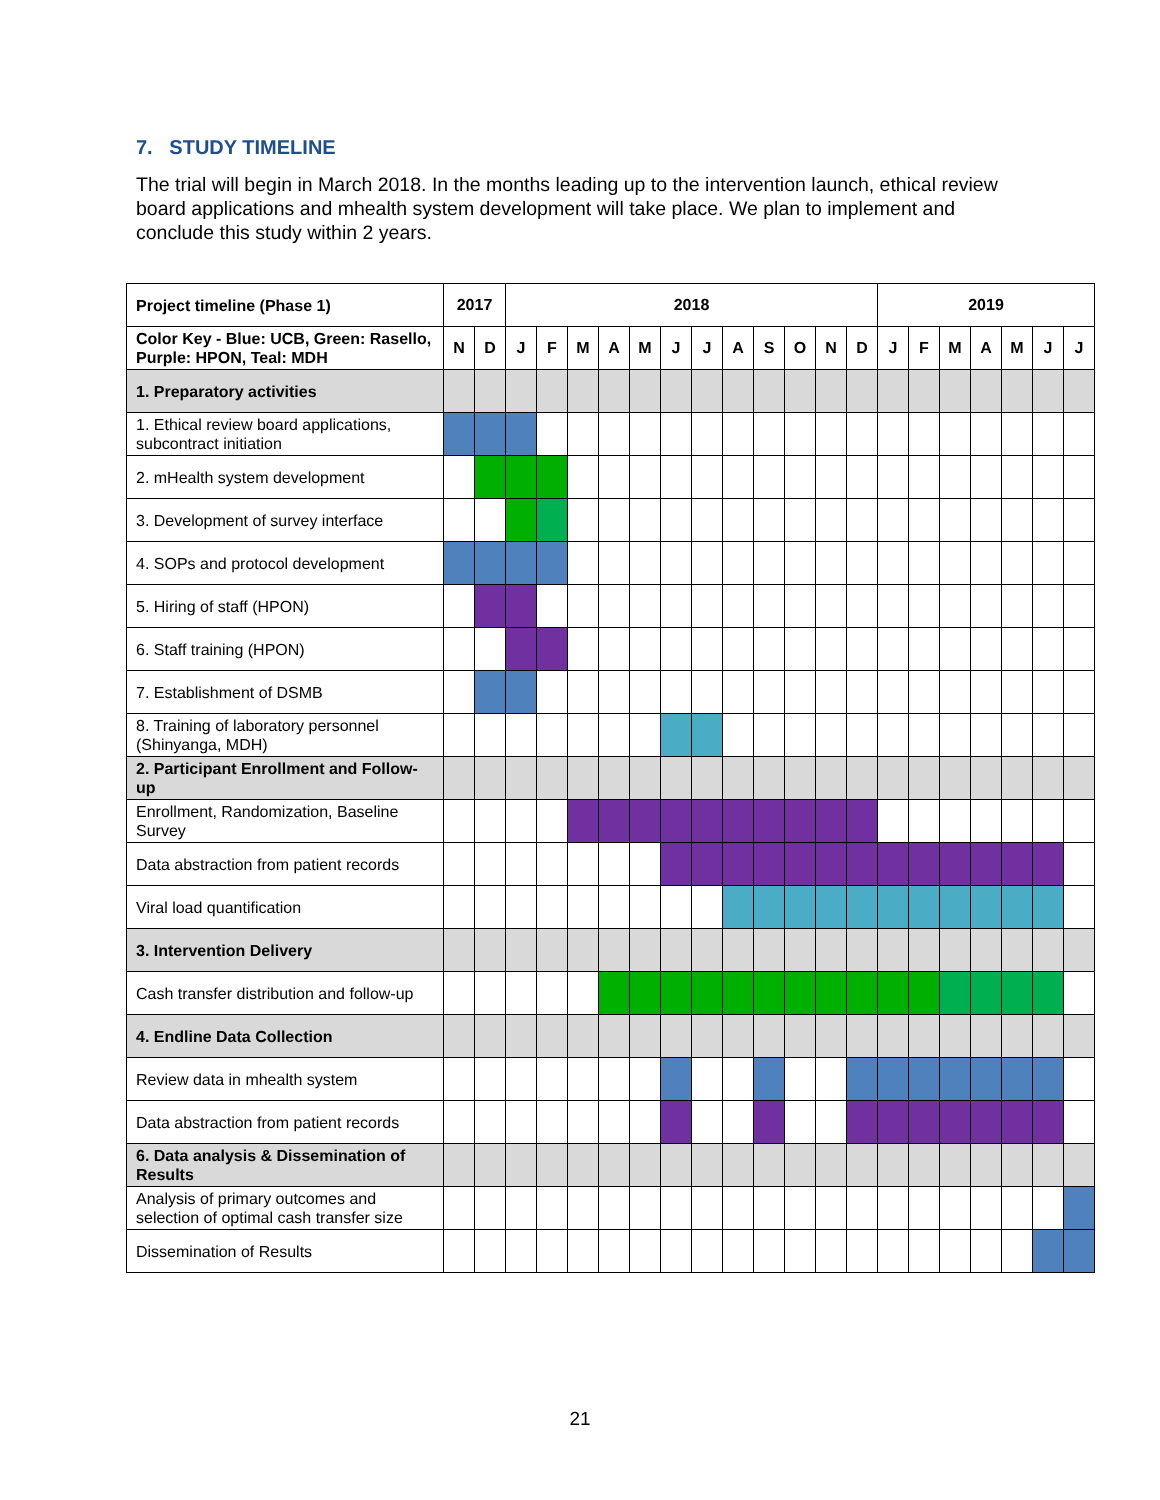7. STUDY TIMELINE
The trial will begin in March 2018. In the months leading up to the intervention launch, ethical review board applications and mhealth system development will take place. We plan to implement and conclude this study within 2 years.
| Project timeline (Phase 1) | 2017 | | 2018 | | | | | | | | | | | | 2019 | | | | | | |
| --- | --- | --- | --- | --- | --- | --- | --- | --- | --- | --- | --- | --- | --- | --- | --- | --- | --- | --- | --- | --- | --- |
| Color Key - Blue: UCB, Green: Rasello, Purple: HPON, Teal: MDH | N | D | J | F | M | A | M | J | J | A | S | O | N | D | J | F | M | A | M | J | J |
| 1. Preparatory activities | | | | | | | | | | | | | | | | | | | | | |
| 1. Ethical review board applications, subcontract initiation | | | | | | | | | | | | | | | | | | | | | |
| 2. mHealth system development | | | | | | | | | | | | | | | | | | | | | |
| 3. Development of survey interface | | | | | | | | | | | | | | | | | | | | | |
| 4. SOPs and protocol development | | | | | | | | | | | | | | | | | | | | | |
| 5. Hiring of staff (HPON) | | | | | | | | | | | | | | | | | | | | | |
| 6. Staff training (HPON) | | | | | | | | | | | | | | | | | | | | | |
| 7. Establishment of DSMB | | | | | | | | | | | | | | | | | | | | | |
| 8. Training of laboratory personnel (Shinyanga, MDH) | | | | | | | | | | | | | | | | | | | | | |
| 2. Participant Enrollment and Follow-up | | | | | | | | | | | | | | | | | | | | | |
| Enrollment, Randomization, Baseline Survey | | | | | | | | | | | | | | | | | | | | | |
| Data abstraction from patient records | | | | | | | | | | | | | | | | | | | | | |
| Viral load quantification | | | | | | | | | | | | | | | | | | | | | |
| 3. Intervention Delivery | | | | | | | | | | | | | | | | | | | | | |
| Cash transfer distribution and follow-up | | | | | | | | | | | | | | | | | | | | | |
| 4. Endline Data Collection | | | | | | | | | | | | | | | | | | | | | |
| Review data in mhealth system | | | | | | | | | | | | | | | | | | | | | |
| Data abstraction from patient records | | | | | | | | | | | | | | | | | | | | | |
| 6. Data analysis & Dissemination of Results | | | | | | | | | | | | | | | | | | | | | |
| Analysis of primary outcomes and selection of optimal cash transfer size | | | | | | | | | | | | | | | | | | | | | |
| Dissemination of Results | | | | | | | | | | | | | | | | | | | | | |
21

++++++++

WORK INSTRUCTION: Retype the entries above word for word, minus any images.

WRITTEN ANSWER:
7. STUDY TIMELINE
The trial will begin in March 2018. In the months leading up to the intervention launch, ethical review board applications and mhealth system development will take place. We plan to implement and conclude this study within 2 years.
| Project timeline (Phase 1) | 2017 | | 2018 | | | | | | | | | | | | 2019 | | | | | | |
| --- | --- | --- | --- | --- | --- | --- | --- | --- | --- | --- | --- | --- | --- | --- | --- | --- | --- | --- | --- | --- | --- |
| Color Key - Blue: UCB, Green: Rasello, Purple: HPON, Teal: MDH | N | D | J | F | M | A | M | J | J | A | S | O | N | D | J | F | M | A | M | J | J |
| 1. Preparatory activities | | | | | | | | | | | | | | | | | | | | | |
| 1. Ethical review board applications, subcontract initiation | | | | | | | | | | | | | | | | | | | | | |
| 2. mHealth system development | | | | | | | | | | | | | | | | | | | | | |
| 3. Development of survey interface | | | | | | | | | | | | | | | | | | | | | |
| 4. SOPs and protocol development | | | | | | | | | | | | | | | | | | | | | |
| 5. Hiring of staff (HPON) | | | | | | | | | | | | | | | | | | | | | |
| 6. Staff training (HPON) | | | | | | | | | | | | | | | | | | | | | |
| 7. Establishment of DSMB | | | | | | | | | | | | | | | | | | | | | |
| 8. Training of laboratory personnel (Shinyanga, MDH) | | | | | | | | | | | | | | | | | | | | | |
| 2. Participant Enrollment and Follow-up | | | | | | | | | | | | | | | | | | | | | |
| Enrollment, Randomization, Baseline Survey | | | | | | | | | | | | | | | | | | | | | |
| Data abstraction from patient records | | | | | | | | | | | | | | | | | | | | | |
| Viral load quantification | | | | | | | | | | | | | | | | | | | | | |
| 3. Intervention Delivery | | | | | | | | | | | | | | | | | | | | | |
| Cash transfer distribution and follow-up | | | | | | | | | | | | | | | | | | | | | |
| 4. Endline Data Collection | | | | | | | | | | | | | | | | | | | | | |
| Review data in mhealth system | | | | | | | | | | | | | | | | | | | | | |
| Data abstraction from patient records | | | | | | | | | | | | | | | | | | | | | |
| 6. Data analysis & Dissemination of Results | | | | | | | | | | | | | | | | | | | | | |
| Analysis of primary outcomes and selection of optimal cash transfer size | | | | | | | | | | | | | | | | | | | | | |
| Dissemination of Results | | | | | | | | | | | | | | | | | | | | | |
21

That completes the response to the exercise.